## Data section

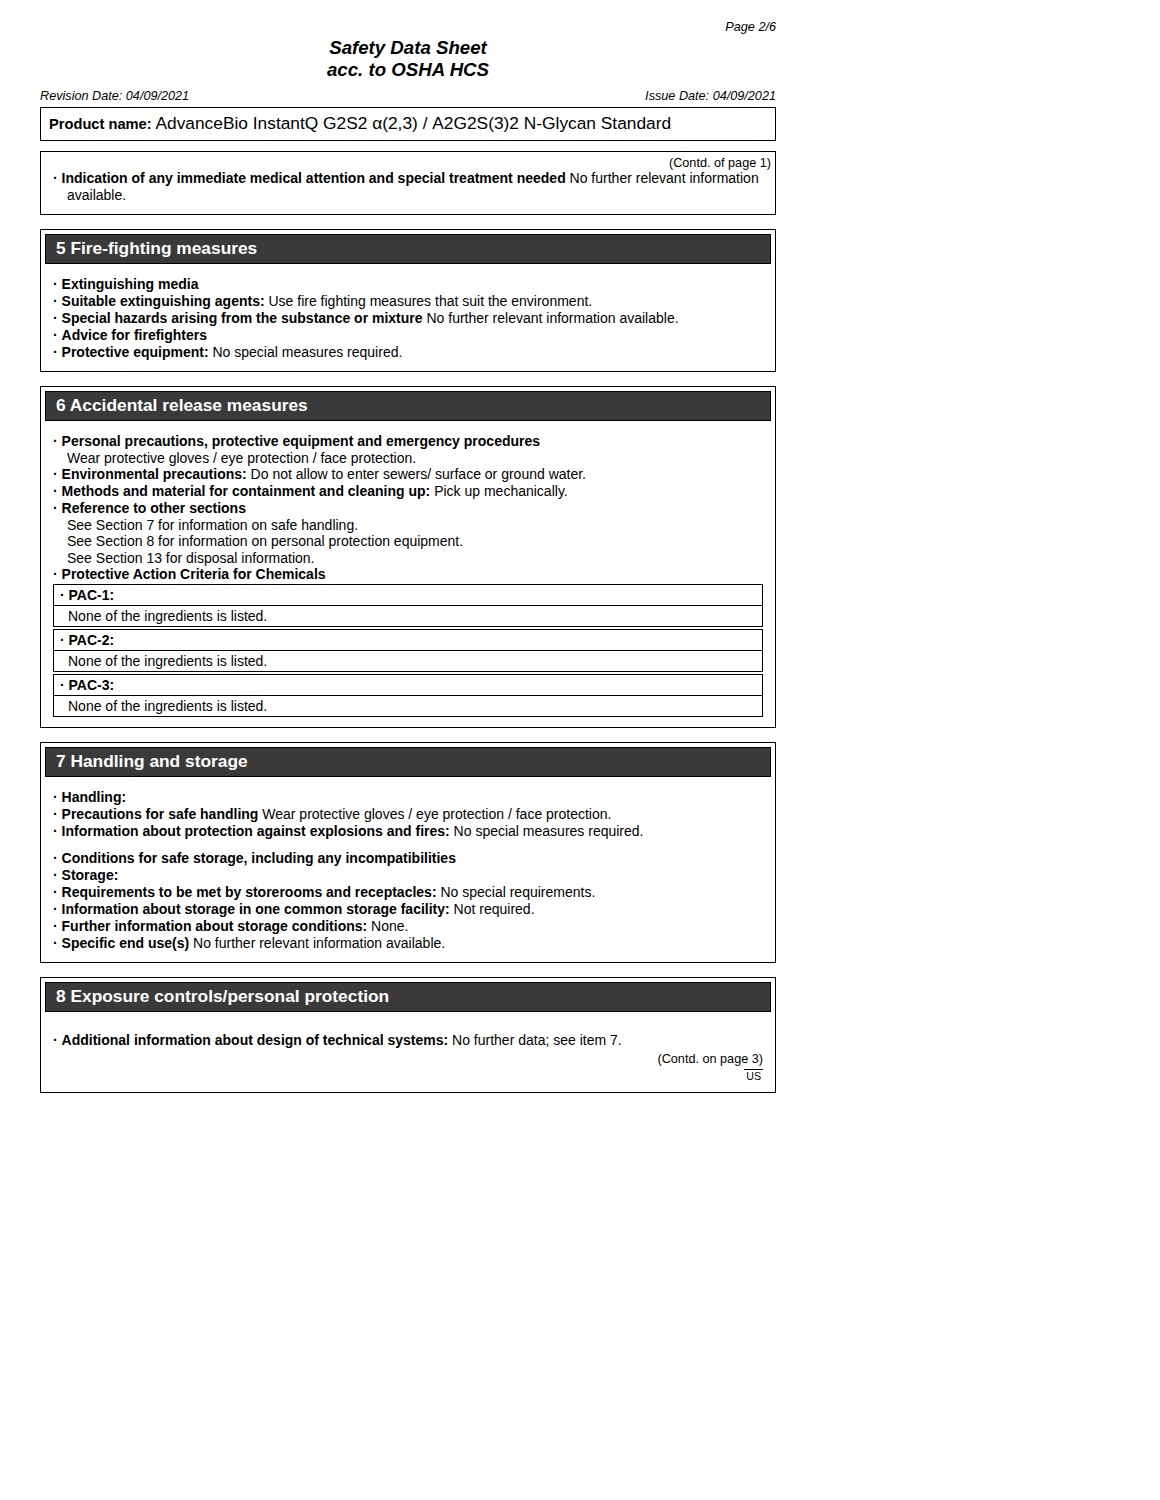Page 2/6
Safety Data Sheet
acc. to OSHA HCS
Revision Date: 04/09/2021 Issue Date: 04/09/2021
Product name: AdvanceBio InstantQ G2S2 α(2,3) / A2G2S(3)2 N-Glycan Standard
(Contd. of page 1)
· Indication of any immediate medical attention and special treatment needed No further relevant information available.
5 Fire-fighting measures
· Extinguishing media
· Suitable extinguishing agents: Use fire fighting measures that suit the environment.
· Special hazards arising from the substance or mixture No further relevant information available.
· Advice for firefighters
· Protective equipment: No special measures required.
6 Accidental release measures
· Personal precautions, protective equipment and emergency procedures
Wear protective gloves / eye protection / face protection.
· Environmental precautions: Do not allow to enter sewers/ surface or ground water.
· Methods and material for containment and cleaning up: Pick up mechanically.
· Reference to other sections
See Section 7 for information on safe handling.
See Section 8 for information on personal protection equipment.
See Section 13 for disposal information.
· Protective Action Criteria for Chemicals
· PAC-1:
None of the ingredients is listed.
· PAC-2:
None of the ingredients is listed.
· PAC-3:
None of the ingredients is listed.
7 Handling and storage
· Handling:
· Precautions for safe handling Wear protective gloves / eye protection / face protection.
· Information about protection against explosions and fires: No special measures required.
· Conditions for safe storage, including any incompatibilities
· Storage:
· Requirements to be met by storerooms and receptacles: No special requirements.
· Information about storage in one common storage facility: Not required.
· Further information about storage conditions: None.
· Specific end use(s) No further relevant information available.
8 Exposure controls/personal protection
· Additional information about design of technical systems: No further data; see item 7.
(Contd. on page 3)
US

## Problem statement
Output only the number of lines above holding "measures".

## Written solution
5